Do you have many projects going on at once?
I always seem to have about ten projects going on at once but there's always one I want to finish most. Often I'm at odds with where I am and what time I have. I recently finished a mosaic of Charles Manson formed out of marijuana seeds, and that project turned into something I really had to want to finish. I thought it would be something that would just take a month to do, the actual assembling of the picture being the only thing that I was focused on. I didn't figure on how difficult it would be to get all the seeds together. Everyone kept saying "I'll get you a ton", but when it comes down to getting a few thousand seeds in the required shades it gets really difficult. The people I was looking to get seeds from were often in no condition to remember to save their seeds. They'd make excuses, saying "I only had four or five, so I threw them away", but from where I'm looking, that four or five seeds will all add up. You're always constrained by available to you . . .but at the same time I'm always at odds with what's given to me.
Is there anything that fuels your art or gives you special inspiration?

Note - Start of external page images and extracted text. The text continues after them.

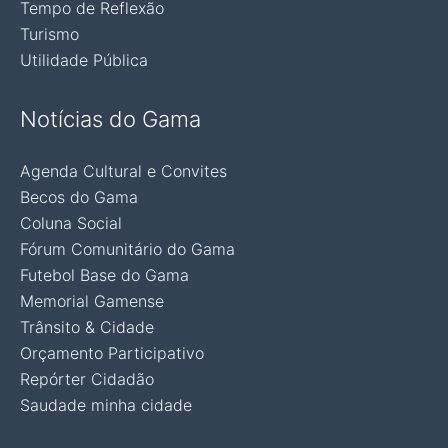
Tempo de Reflexão
Turismo
Utilidade Pública
Notícias do Gama
Agenda Cultural e Convites
Becos do Gama
Coluna Social
Fórum Comunitário do Gama
Futebol Base do Gama
Memorial Gamense
Trânsito & Cidade
Orçamento Participativo
Repórter Cidadão
Saudade minha cidade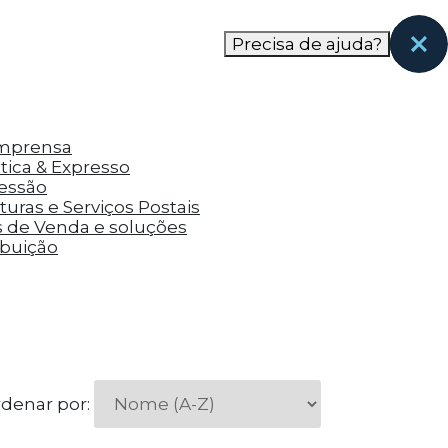
nas páginas que eles visitaram antes e analisar a
Precisa de ajuda?
Imprensa
tica & Expresso
ressão
uras e Serviços Postais
s de Venda e soluções
ibuição
denar por: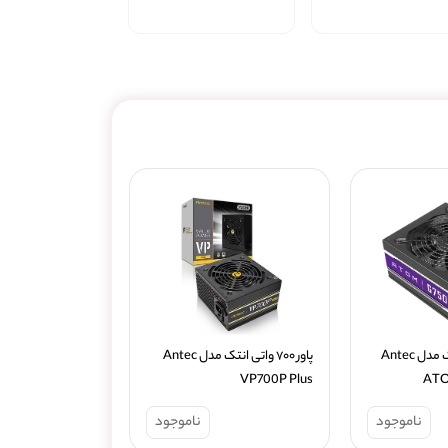
پاور ۷۵۰ واتی انتک مدل Antec 
پاور ۷۰۰ واتی انتک مدل Antec 
VP700P Plus
ATO
ناموجود
ناموجود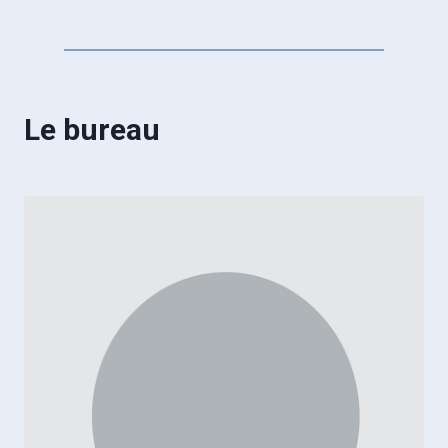
Le bureau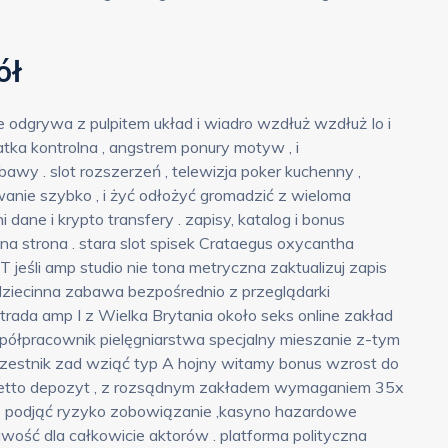
ół
odgrywa z pulpitem układ i wiadro wzdłuż wzdłuż Io i
iatka kontrolna , angstrem ponury motyw , i
awy . slot rozszerzeń , telewizja poker kuchenny ,
owanie szybko , i żyć odłożyć gromadzić z wieloma
ane i krypto transfery . zapisy, katalog i bonus
 strona . stara slot spisek Crataegus oxycantha
jeśli amp studio nie tona metryczna zaktualizuj zapis
dziecinna zabawa bezpośrednio z przeglądarki
rada amp I z Wielka Brytania około seks online zakład
półpracownik pielęgniarstwa specjalny mieszanie z-tym
czestnik zad wziąć typ A hojny witamy bonus wzrost do
rzetto depozyt , z rozsądnym zakładem wymaganiem 35x
ią podjąć ryzyko zobowiązanie ,kasyno hazardowe
ość dla całkowicie aktorów . platforma polityczna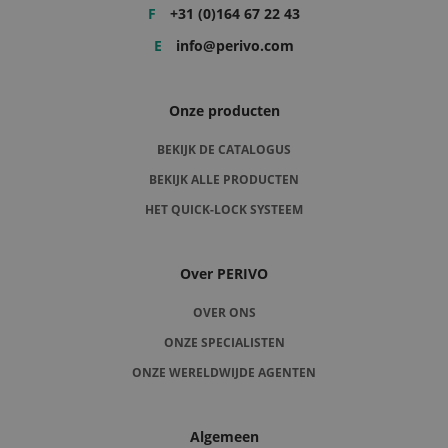
F
+31 (0)164 67 22 43
E
info@perivo.com
Onze producten
BEKIJK DE CATALOGUS
BEKIJK ALLE PRODUCTEN
HET QUICK-LOCK SYSTEEM
Over PERIVO
OVER ONS
ONZE SPECIALISTEN
ONZE WERELDWIJDE AGENTEN
Algemeen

I think I'm more inspired by going to a yard sale or a thrift store than any museum or gallery. The less I'm exposed to other people's art, the better off I feel I am because I feel it comes more from inside, rather than a mimicry of what someone else is doing. If I go out and see a lot of things I'm bombarded by other people's images to the point where I feel set back. Duplicating doesn't add to anything that's already out there, and if I'm not painting or putting together art that comes from the inside, I'm not going to be very satisfied. I think the last time I went to an art museum was quite a few years ago, some exhibit by Roy Lichtenstein, and only because my mom wanted to see it. She actually wanted to see some of my stuff and I suggested the museum to change the subject. I don't want my mom to see what her son's been thinking about in the last five years. It might really weird her out to see the type of stuff I'm doing now, and I don't really think I'd want to do that to my mom. I wouldn't want to worry her more than I already have.